_Source extract:_
════

Most emotion AI solutions are based on the assumption that everyone’s emotions can be interpreted the same way, and that’s almost certainly wrong, given how different people can be in appearance, voice, personality and physiology.
Like many areas of business and leadership in recent years, AI is often seen as a solution to the challenges of managing a lot of employees.
Emotion AI holds out the promise that leaders can bypass the need to inspire, motivate and educate employees so that their actions are aligned with company goals, and instead try to achieve this alignment through hyper-surveillance.
But that’s unfair, say some emotion AI supporters. Many organizations use emotion AI systems claiming to help employees in some way. Research suggests that this might backfire.
A 2024 Finnish case study found that workplace emotion-tracking technology tends to undermine wellbeing more than support it and has a bunch of problems. First, the technology often fails to work. Specifically, it claims to identify mental states like “stressed” or “engaged,” which turn out not to faithfully reveal actual internal moods.
Second, the quality of emotional AI output often varies by race. The study found that the faces of black people were wrongly labeled as “angry” or “contemptuous” more often, even when showing the same facial expressions as white participants. That’s just one example of bias that might come from treating employees differently based on an AI’s flawed ability to interpret human emotional expression.
Third, they found that claims of “anonymous aggregation” turn out to be false in practice with smaller teams. The data can unintentionally reveal identities, leading to privacy violations.

════

_Apply what you read:_
**a)** In the passage on emotion AI, which labels were wrongly applied more often to the faces of black people?
**b)** Decide whether each statement agrees with the passage on emotion AI: (i) The Finnish case study found that workplace emotion-tracking technology supports wellbeing more than it undermines it. (ii) Claims of anonymous aggregation can prove false with smaller teams. (iii) Emotion AI promises leaders a way around inspiring, motivating and educating employees.
**c)** Write the next part of the passage on emotion AI, picking up after its final sentence.

[Chart comprehension data]
════

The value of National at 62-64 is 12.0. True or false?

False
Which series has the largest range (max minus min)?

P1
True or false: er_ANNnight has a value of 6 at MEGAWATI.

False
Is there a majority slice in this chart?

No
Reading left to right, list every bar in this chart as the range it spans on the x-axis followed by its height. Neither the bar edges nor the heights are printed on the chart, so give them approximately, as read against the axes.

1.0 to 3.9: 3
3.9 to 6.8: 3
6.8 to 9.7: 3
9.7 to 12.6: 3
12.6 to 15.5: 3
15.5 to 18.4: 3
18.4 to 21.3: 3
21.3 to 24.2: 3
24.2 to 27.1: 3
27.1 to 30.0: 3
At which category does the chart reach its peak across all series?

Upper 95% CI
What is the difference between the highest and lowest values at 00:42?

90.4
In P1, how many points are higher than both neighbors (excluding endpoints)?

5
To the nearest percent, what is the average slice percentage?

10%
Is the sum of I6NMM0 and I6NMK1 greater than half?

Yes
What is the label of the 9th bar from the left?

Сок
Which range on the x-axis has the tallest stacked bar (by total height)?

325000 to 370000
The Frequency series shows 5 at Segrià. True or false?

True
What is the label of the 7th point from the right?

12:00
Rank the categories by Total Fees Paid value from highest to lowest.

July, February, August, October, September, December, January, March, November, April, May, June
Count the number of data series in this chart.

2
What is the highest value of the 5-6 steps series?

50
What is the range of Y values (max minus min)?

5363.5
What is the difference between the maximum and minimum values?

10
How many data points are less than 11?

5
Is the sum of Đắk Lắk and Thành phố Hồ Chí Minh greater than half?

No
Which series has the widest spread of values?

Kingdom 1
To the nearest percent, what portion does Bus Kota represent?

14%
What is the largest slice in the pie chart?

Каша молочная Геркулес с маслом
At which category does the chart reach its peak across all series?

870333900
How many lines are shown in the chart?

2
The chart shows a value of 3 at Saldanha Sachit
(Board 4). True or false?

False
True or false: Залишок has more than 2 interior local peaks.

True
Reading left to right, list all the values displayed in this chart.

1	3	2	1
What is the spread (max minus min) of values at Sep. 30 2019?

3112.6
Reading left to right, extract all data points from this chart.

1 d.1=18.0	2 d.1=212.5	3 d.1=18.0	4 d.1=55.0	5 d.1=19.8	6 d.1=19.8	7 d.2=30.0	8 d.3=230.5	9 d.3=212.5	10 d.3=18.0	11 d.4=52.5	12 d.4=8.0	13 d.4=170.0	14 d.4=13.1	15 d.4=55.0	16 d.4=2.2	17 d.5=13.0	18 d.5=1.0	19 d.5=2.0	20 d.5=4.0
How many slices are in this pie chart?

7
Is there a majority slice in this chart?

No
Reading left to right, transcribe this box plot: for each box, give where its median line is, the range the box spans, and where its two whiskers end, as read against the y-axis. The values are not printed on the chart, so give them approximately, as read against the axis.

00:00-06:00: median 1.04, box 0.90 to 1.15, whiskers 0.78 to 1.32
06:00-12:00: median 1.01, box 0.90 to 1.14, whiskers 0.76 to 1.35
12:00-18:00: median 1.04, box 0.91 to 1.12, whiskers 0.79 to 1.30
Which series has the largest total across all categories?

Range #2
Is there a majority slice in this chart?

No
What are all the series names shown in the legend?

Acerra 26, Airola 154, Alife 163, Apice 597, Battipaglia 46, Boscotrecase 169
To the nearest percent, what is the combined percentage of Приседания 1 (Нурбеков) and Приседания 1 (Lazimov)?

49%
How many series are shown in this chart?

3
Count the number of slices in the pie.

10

════

_Solved problems:_
**a)** "Angry" or "contemptuous."

**b)**
(i) No: "tends to undermine wellbeing more than support it"
(ii) Yes: "claims of “anonymous aggregation” turn out to be false in practice with smaller teams"
(iii) Yes: "leaders can bypass the need to inspire, motivate and educate employees"

**c)**
Fourth, emotion AI may have the practical effect of requiring “emotional labor,” which means mustering up and conveying the right emotions as part of the job, on an ever-growing range of professions.
And finally, emotion AI is prone to mission creep. Companies often deploy it for one purpose then drift toward increasing worker surveillance.
Emotion AI may have no futureWhile emotion AI is growing in some sectors of the economy, it’s being forcibly shrunk through growing regulatory action. The European Union last year banned emotion AI in the workplace and in educational settings, with narrow exceptions for medical or safety reasons. Multinational corporations are gravitating to the European standard.
There’s even been limited legal or regulatory action against the technologyin a few states, including California, New York, and Illinois.
Some companies have voluntarily rejected emotion AI. Microsoft, for example, announced in June 2022 that it would retire the Azure Face API’s emotion-recognition capabilities (along with inference of gender, age, smile, facial hair, hair, and makeup) as part of an overhaul of its Responsible AI Standard.
The company’s Chief Responsible AI Officer, Natasha Crampton, explained the change by citing “the lack of scientific consensus on the definition of ’emotions,’ the challenges in how inferences generalize across use cases, regions, and demographics, and the heightened privacy concerns around this type of capability.” Microsoft also worried that such technology “can subject people to stereotyping, discrimination, or unfair denial of services.”
So while there are real and helpful uses for emotion AI in some cases, the science behind it is weak, the results are often misleading, employees generally dislike it and find it stressful, bias is likely built in, privacy violations are likely — and it might not even be legal internationally or even across all American states.
Tempting as it is, emotion AI is too problematic to deploy.
AI disclosures: I don’t use AI for writing. The words you see here are mine. I used a few AI tools via Kagi Assistant (disclosure: my son works at Kagi) as well as both Kagi Search and Google Search as one part of my fact-checking for this column. I used a word processing product called Lex, which has AI tools, and after writing the column, I used Lex’s grammar checking tools to hunt for typos and errors and suggest word changes.